The Emotional Psychology of Lynching
Today, for my big lower-division class on Evil (enrollment 300), I'm teaching about Southern U.S. racial lynching in the early 20th century. My treatment centers on lynching photography, especially photos that include perpetrators and bystanders, which were often proudly circulated as postcards.
Here's one photo, from James Allen et al. (2000) Without Sanctuary:
Here are a couple spectator details from the above photo:
Looking at the first spectator detail, I'm struck by the thought that this guy probably thought that the lynching festivities made for an entertaining date with the girls.
Here's the accompanying text from Allen et al.:
The following account is drawn from James Cameron's book, A Time of Terror: Thousands of Indianans carrying picks, bats, ax handles, crowbars, torches, and firearms attacked the Grant County Courthouse, determined to "get those goddamn Niggers." A barrage of rocks shattered the jailhouse windows, sending dozens of frantic inmates in search of cover. A sixteen-year-old boy, James Cameron, one of the three intended victims, paralyzed by fear and incomprehension, recognized familiar faces in the crowd -- schoolmates, and customers whose lawns he had mowed and whose shoes he had polished -- as they tried to break down the jailhouse door with sledgehammers. Many police officers milled outside with the crowd, joking. Inside, fifty guards with guns waited downstairs.
The door was ripped from the wall, and a mob of fifty men beat Thomas Shipp senseless and dragged him into the street. The waiting crowd "came to life." It seemed to Cameron that "all of those ten to fifteen thousand people were trying to hit him all at once." The dead Shipp was dragged with a rope up to the window bars of the second victim, Abram Smith. For twenty minutes, citizens pushed and shoved for a closer look at the "dead nigger." By the time Abe Smith was hauled out he was equally mutilated. "Those who were not close enough to hit him threw rocks and bricks. Somebody rammed a crowbar through his chest several times in great satisfaction." Smith was dead by the time the mob dragged him "like a horse" to the courthouse square and hung him from a tree. The lynchers posed for photos under the limb that held the bodies of the two dead men.
Then the mob headed back from James Cameron and "mauled him all the way to the courthouse square," shoving and kicking him to the tree, where the lynchers put a hanging rope around his neck.
Cameron credited an unidentified woman's voice with silencing the mob (Cameron, a devout Roman Catholic, believes that it was the voice of the Virgin Mary) and opening a path for his retreat to the county jail....
The girls are holding cloth souvenirs from the corpses.
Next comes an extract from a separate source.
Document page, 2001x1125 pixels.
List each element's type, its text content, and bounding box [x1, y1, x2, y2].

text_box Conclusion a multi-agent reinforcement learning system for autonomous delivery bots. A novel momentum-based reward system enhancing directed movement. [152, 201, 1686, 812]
The studio photographer who made this postcard printed thousands of copies over the next ten days, selling for fifty cents apiece.
According to Cameron's later account, Shipp and Smith were probably guilty of murdering a white man and raping a white woman. He insists that he himself had fled the scene before either of those crimes occurred. According to historical records, in only about one-third of racial lynching cases were the victims even accused of a grievous crime such as rape or murder. In about one-third of cases, they were accused of non-grievous crime, such as theft. In about one-third of cases, the victims were accused of no real crime at all, only of being "uppity", or of having consensual sexual relations with a white woman, or the victim was a friend or family member of another lynching victim.